As your model data is ingested into the Arthur platform, it is indexed into a distributed columnar datastore. Not only is this highly scalable (can easily handle petabytes of model data), but it allows for rapid aggregations and queries, thus allowing exploratory and ad-hoc access to all the information about historical model performance. You don’t have to make the difficult choice to subsample or summarize your data, and you don’t need to decide your favorite metrics ahead of time. You’ll have at your fingertips all the historical data about your model’s inputs, predictions, performance, explanations, and other insights. This enables a powerful ability to slice-and-dice model performance across any facets or subpopulations that are relevant to you. For Arthur users, this capability results in two particularly powerful ways of monitoring data and models.
The Arthur platform provides an interactive data visualization suite that allows you to explore and understand the data pertaining to your model. Our backend architecture allows us to compute the necessary aggregations, groupings, and filters in milliseconds, even over hundreds of millions of data points.
In the examples below, we can visualize the distributions and correlations amongst model inputs, outputs, and even explanations. We can quickly navigate through different time slices, facet the data by groupings of different variables, and understand your model’s predictions and data landscape.
In addition to the rich set of visualizations and metrics available in the Arthur UI, you can also fetch any and all of this underlying data (and computation) through our API. Our API-first approach means that data scientists can quickly check-in on model performance using a familiar tool, such as a Jupyter notebook. Our Query Engine exposes a SQL-like language that will be quickly familiar to data scientists, so that they can compute and visualize ad-hoc summaries and aggregations on large sets of data. As an example, one day we might be curious to know how our model is performing for Males versus Females, and if that has been changing over time. We construct a query with familiar group-by’s and filters and the Arthur backend computes aggregations over millions of inferences in just a few milliseconds. The result of this query is easy to drop into a pandas DataFrame for quick visualization.

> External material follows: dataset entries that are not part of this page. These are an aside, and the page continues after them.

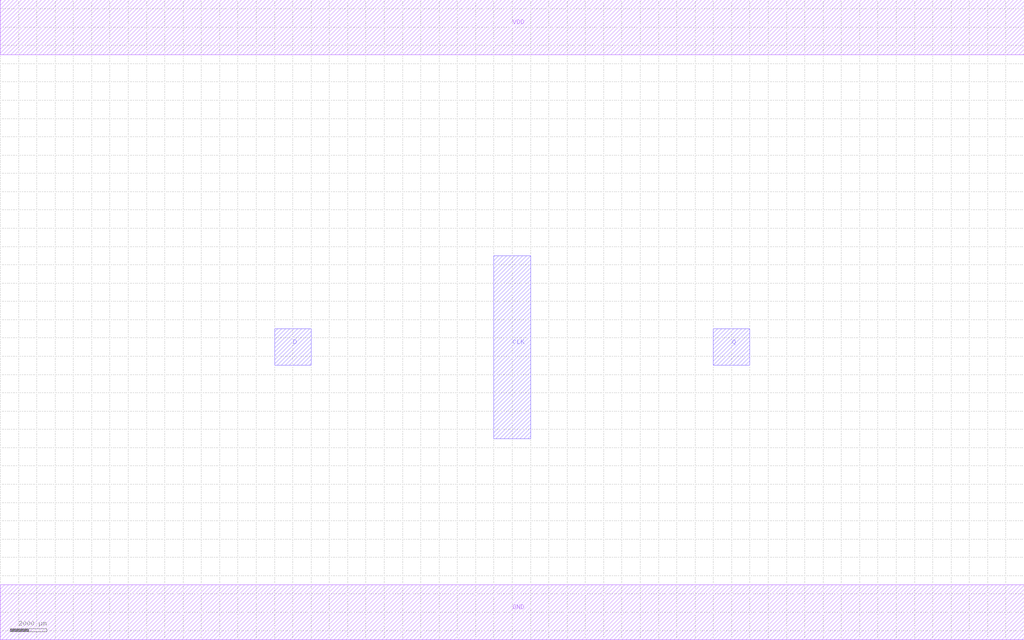
<source format=lef>
MACRO LATCH
 CLASS CORE ;
 ORIGIN 0 0 ;
 FOREIGN LATCH 0 0 ;
 SITE CORE ;
 SYMMETRY X Y R90 ;
  PIN VDD
   DIRECTION INOUT ;
   USE SIGNAL ;
   SHAPE ABUTMENT ;
    PORT
     CLASS CORE ;
       LAYER metal1 ;
        RECT 0.00000000 30500.00000000 56000.00000000 33500.00000000 ;
    END
  END VDD

  PIN GND
   DIRECTION INOUT ;
   USE SIGNAL ;
   SHAPE ABUTMENT ;
    PORT
     CLASS CORE ;
       LAYER metal1 ;
        RECT 0.00000000 -1500.00000000 56000.00000000 1500.00000000 ;
    END
  END GND

  PIN CLK
   DIRECTION INOUT ;
   USE SIGNAL ;
   SHAPE ABUTMENT ;
    PORT
     CLASS CORE ;
       LAYER metal2 ;
        RECT 27000.00000000 9500.00000000 29000.00000000 19500.00000000 ;
    END
  END CLK

  PIN D
   DIRECTION INOUT ;
   USE SIGNAL ;
   SHAPE ABUTMENT ;
    PORT
     CLASS CORE ;
       LAYER metal2 ;
        RECT 15000.00000000 13500.00000000 17000.00000000 15500.00000000 ;
    END
  END D

  PIN Q
   DIRECTION INOUT ;
   USE SIGNAL ;
   SHAPE ABUTMENT ;
    PORT
     CLASS CORE ;
       LAYER metal2 ;
        RECT 39000.00000000 13500.00000000 41000.00000000 15500.00000000 ;
    END
  END Q


END LATCH

</source>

In addition to model evaluation metrics, it is a snap to get a quick view of the distribution(s) of a model’s input or outputs, to understand how they may be shifting over time.
From a notebook, we can quickly and easily dive into any subpopulations and assess model performance and data stability. Once we are alerted to issues with model performance or data drift, having this data at our fingertips empowers us to conduct an investigation and drill down to its root cause.